This post is the top stackoverflow hit when I search "searching large text files" tagged with c#. Although, the problem still exists, some things have changed since this post was originally made. Like 300-600 MB no longer being considered a large file, and like the performance of System.Text.RegularExpressions.Regex being greatly improved. For these reasons I feel it's fair to update the answer.
In short, using System.Text.RegularExpressions.Regex
from the current version of dotnet is going to be very fast for just about any search you can come up with. It's gotten really fast.
Starting with .NET7 Regex incorporates 4 different engines depending on how it's instantiated. These engines provide highly optimized searching "in many cases, to the point where it ends up being significantly better than Boyer-Moore in all but the most corner of corner cases."
Of the 4 engines using RegexOptions.Compiled
or GeneratedRegex
will produce the fastest code (ie. the best best-case performance).

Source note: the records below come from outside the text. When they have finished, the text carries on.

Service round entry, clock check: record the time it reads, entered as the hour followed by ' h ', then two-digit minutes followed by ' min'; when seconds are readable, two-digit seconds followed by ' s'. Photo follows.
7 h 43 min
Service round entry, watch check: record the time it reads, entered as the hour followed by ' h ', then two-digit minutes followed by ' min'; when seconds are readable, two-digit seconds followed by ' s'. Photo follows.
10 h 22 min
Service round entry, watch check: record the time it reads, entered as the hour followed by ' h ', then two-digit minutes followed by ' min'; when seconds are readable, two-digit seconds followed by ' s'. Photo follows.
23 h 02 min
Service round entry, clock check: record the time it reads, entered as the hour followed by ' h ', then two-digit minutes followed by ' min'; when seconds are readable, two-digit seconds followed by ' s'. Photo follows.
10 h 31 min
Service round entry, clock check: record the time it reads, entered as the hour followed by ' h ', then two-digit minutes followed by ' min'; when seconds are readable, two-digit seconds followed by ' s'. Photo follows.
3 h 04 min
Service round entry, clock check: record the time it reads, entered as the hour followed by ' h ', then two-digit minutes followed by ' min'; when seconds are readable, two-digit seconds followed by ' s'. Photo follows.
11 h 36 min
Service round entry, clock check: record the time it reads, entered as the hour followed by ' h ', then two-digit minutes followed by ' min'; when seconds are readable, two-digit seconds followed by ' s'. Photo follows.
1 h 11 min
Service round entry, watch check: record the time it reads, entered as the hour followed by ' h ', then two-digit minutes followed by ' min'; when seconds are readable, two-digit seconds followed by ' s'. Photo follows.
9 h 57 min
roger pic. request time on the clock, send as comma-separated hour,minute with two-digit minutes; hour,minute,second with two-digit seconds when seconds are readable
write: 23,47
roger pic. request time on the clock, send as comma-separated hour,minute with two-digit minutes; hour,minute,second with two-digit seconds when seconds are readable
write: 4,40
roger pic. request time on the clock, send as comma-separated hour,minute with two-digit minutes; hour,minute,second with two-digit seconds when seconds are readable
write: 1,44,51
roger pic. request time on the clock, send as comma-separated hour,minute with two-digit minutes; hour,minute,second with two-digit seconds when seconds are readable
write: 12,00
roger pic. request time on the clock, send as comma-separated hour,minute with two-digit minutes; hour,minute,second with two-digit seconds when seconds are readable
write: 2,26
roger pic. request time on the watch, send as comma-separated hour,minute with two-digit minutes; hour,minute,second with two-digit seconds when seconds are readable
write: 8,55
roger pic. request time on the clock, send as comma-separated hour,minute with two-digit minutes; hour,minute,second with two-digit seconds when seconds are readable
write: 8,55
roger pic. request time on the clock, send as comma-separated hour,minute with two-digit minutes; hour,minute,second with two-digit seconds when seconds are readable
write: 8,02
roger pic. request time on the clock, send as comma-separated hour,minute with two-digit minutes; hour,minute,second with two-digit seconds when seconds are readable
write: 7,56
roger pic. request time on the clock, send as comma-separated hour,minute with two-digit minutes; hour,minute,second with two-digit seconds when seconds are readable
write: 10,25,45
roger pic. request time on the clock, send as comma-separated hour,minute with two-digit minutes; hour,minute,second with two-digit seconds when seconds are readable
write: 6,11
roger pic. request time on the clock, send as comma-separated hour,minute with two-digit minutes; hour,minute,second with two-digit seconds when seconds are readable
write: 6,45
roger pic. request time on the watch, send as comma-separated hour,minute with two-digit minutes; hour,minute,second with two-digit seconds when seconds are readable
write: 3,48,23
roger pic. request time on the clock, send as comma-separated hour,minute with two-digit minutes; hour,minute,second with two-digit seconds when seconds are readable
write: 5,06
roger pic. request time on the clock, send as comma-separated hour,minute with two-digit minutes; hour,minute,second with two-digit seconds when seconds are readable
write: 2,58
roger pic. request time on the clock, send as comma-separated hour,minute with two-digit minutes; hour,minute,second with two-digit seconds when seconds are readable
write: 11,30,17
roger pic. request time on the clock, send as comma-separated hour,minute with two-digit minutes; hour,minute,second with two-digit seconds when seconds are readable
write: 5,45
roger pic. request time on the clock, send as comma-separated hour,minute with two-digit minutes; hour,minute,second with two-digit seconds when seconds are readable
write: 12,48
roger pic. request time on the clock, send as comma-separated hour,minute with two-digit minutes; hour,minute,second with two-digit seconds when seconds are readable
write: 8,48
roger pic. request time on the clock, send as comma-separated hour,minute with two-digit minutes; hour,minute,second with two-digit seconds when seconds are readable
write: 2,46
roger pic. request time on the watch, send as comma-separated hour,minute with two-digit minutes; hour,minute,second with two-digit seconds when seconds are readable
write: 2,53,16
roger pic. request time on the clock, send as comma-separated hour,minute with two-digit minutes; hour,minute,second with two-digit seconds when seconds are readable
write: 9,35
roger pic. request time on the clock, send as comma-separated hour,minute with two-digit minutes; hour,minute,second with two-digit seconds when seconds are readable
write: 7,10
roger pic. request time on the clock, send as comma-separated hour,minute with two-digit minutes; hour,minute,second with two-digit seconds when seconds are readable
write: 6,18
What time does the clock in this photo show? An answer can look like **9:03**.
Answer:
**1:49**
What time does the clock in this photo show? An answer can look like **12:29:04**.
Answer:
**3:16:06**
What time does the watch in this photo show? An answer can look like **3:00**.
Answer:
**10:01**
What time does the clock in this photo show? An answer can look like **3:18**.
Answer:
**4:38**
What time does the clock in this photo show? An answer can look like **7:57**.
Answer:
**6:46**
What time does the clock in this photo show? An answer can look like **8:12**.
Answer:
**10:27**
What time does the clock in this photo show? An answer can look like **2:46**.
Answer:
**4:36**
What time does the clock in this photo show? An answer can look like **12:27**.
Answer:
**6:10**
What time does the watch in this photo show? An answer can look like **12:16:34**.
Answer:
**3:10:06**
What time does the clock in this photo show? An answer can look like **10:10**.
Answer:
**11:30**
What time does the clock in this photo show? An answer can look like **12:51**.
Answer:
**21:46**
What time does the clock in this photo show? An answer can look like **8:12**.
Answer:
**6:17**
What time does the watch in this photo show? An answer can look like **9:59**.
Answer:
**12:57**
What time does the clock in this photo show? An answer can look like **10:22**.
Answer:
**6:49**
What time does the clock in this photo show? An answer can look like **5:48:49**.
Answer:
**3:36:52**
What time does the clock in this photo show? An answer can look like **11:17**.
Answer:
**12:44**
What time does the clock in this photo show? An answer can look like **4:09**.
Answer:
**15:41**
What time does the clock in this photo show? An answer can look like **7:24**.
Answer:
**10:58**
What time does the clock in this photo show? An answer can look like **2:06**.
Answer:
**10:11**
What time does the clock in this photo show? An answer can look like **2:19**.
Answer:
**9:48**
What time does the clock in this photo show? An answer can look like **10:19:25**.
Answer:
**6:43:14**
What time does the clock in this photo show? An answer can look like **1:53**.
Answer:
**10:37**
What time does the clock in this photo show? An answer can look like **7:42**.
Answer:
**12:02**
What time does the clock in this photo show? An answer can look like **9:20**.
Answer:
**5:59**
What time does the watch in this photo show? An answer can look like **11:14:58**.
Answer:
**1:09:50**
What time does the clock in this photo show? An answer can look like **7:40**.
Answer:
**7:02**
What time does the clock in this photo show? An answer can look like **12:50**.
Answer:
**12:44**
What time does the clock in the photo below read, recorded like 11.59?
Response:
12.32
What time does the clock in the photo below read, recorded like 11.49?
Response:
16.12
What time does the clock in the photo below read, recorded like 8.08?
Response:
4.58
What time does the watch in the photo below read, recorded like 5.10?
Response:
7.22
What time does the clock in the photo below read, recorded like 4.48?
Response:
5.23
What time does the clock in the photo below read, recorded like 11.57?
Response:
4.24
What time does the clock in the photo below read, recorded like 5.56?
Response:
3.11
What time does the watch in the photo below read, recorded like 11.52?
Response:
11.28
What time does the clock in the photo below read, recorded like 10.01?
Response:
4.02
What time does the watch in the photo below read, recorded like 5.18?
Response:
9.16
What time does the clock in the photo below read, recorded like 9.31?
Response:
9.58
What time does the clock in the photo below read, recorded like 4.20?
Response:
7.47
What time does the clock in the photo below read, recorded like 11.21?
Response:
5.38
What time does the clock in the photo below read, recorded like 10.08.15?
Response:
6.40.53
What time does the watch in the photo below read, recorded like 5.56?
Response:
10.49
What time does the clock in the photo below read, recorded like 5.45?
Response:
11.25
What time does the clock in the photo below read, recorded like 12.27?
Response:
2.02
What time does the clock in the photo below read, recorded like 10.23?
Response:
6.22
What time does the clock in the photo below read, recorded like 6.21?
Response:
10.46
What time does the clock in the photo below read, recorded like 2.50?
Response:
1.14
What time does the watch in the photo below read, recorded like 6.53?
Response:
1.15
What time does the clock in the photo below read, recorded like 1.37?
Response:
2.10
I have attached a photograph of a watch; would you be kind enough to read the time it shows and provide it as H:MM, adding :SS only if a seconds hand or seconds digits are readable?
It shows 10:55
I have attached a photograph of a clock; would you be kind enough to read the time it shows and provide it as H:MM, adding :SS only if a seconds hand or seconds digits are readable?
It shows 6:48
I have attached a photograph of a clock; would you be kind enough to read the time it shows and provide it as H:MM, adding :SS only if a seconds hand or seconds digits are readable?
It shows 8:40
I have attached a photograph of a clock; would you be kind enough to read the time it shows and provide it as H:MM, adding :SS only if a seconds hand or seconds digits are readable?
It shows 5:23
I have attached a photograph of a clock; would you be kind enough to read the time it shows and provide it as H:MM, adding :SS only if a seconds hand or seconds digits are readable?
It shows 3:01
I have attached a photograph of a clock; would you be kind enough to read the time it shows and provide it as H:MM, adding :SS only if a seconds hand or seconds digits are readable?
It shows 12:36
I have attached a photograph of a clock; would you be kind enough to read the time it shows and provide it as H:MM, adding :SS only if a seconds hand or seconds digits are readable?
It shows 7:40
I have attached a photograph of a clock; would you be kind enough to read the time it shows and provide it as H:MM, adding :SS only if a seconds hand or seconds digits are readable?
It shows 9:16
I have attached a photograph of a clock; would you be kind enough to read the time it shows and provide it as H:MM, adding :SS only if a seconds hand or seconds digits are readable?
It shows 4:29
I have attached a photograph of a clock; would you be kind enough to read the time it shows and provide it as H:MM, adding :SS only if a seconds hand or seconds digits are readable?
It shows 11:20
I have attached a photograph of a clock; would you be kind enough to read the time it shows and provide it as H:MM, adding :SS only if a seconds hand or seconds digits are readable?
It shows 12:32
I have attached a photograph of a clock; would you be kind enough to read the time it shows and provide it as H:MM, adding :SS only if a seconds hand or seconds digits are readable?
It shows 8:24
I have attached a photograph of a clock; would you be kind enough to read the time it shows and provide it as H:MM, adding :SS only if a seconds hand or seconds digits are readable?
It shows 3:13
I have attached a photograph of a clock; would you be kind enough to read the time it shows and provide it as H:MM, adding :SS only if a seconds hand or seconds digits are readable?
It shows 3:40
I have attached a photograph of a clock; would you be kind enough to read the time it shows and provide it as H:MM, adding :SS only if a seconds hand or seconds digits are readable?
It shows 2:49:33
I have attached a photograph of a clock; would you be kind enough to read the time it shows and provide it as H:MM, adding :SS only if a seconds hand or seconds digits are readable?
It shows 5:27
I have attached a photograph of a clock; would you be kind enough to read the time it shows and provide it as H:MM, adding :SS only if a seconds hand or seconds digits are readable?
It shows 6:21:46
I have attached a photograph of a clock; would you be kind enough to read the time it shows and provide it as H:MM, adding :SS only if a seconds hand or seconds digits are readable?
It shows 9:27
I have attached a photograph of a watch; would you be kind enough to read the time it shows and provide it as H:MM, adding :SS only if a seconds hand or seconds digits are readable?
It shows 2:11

For most cases this is a good solution.
However, if your use case needs maximum stability or is susceptible to input abuse then using RegexOptions.NonBacktracking
will provide "the best worst-case performance" "in exchange for reduced best-case performance" by switching to an engine based on finite automata which "guarantees it’ll only ever do an ammortized-constant amount of work per character in the input."
Here is Stephen Toub's full blog about the many impressive optimizations added to Regex in .NET7.
To further boost the performance of System.Text.RegularExpressions.Regex
through parallelism or to process files that exceed RAM you may also want to have a look at Gigantor.